EXTRAIT SOURCE
------------------------
7Le tableau pittoresque est dépeint par la désignation de ses composantes. Le « berger, ancien fifre » condense en une seule image le type du gascon et l’origine de la musique gasconne. S’y ajoutent les objets typiques, l’« étui de cuir » et les « fifres », puis les « fumées/Que le hameau natal exhale de ses toits » (1788-89), enfin le « patois ». Et le paysage émane de la mélodie évoquée puisque « chaque note est comme une petite sœur,/ Dans lesquels restent pris des sons de voix aimées » (1786-87). La comparaison filée offre à chaque note la puissance d’une réminiscence où le souvenir des voix de l’enfance ressurgit au présent. Si bien que les sons se transfigurent en tableau pittoresque, donnant au terme tableau sa double acception, musicale et picturale, comme l’atteste la métaphore qui suit immédiatement : « Ces airs dont la lenteur est celle des fumées/Que le hameau natal exhale de ses toits » (1788-89). L’analogie entre les codes artistiques trouve son point d’ancrage dans le substantif « lenteur » qui sert de pivot entre la musique et le paysage, puisqu’il caractérise en même temps l’air et la fumée.
------------------------
Entrées de données extraites

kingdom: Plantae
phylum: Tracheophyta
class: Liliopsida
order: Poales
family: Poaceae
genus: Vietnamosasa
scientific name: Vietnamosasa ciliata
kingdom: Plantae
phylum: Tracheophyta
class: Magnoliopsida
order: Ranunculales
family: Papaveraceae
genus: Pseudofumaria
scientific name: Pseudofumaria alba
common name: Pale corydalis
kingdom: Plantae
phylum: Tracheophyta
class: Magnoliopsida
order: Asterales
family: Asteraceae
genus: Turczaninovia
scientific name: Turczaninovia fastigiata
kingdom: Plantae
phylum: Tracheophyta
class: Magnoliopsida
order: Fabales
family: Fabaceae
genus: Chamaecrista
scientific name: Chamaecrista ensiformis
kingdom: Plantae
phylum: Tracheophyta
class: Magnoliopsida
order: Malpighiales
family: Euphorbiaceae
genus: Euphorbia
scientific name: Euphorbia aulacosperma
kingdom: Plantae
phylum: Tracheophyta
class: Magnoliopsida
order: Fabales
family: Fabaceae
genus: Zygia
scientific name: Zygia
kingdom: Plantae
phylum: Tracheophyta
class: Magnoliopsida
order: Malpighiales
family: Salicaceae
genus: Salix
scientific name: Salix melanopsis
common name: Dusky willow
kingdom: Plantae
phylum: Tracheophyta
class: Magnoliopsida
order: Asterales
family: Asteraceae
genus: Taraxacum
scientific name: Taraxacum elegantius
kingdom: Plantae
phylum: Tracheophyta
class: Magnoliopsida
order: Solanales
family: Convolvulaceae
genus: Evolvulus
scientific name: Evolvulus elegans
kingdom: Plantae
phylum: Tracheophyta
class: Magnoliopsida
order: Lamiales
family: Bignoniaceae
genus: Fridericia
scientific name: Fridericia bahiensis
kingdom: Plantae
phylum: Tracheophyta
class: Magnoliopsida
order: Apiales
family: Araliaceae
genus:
------------------------
EXERCICE POSÉ A
Répondez d'après l'extrait sur le tableau pittoresque :
(i) Quels objets typiques s'ajoutent au « berger, ancien fifre » ?
(ii) Quel substantif sert de pivot entre la musique et le paysage ?
(iii) Quelles sont les deux acceptions que prend le terme tableau ?
EXERCICE POSÉ B
Extrayez chaque ligne des entrées où figure la chaîne « order ». La casse compte.

RÉPONSE ATTENDUE A
(i) L'« étui de cuir » et les « fifres ».
(ii) Le substantif « lenteur ».
(iii) Une acception musicale et une acception picturale.

RÉPONSE ATTENDUE B
order: Poales
order: Ranunculales
order: Asterales
order: Fabales
order: Malpighiales
order: Fabales
order: Malpighiales
order: Asterales
order: Solanales
order: Lamiales
order: Apiales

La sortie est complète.